[[ Raw data open ]]
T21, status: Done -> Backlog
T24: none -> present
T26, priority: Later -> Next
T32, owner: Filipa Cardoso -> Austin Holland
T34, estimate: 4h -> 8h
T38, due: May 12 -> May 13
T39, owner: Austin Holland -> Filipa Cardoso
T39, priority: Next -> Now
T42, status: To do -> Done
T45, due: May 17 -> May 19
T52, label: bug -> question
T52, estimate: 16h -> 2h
[[ Raw data closed ]]
[[ Raw data open ]]
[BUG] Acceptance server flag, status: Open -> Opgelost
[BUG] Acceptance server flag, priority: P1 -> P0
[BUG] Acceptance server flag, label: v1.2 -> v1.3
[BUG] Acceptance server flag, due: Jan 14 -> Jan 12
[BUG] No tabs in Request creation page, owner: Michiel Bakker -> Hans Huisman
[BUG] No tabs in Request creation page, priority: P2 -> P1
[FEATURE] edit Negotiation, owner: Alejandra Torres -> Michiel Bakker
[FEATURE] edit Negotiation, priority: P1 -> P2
[[ Raw data closed ]]
What the task requires: Give back, word for word, only the lines above from the line holding "[FEATURE] edit Negotiation, owner: Alejandra" to the line holding "[FEATURE] edit Negotiation, priority: P1", both included.

Answer to this exercise:
[FEATURE] edit Negotiation, owner: Alejandra Torres -> Michiel Bakker
[FEATURE] edit Negotiation, priority: P1 -> P2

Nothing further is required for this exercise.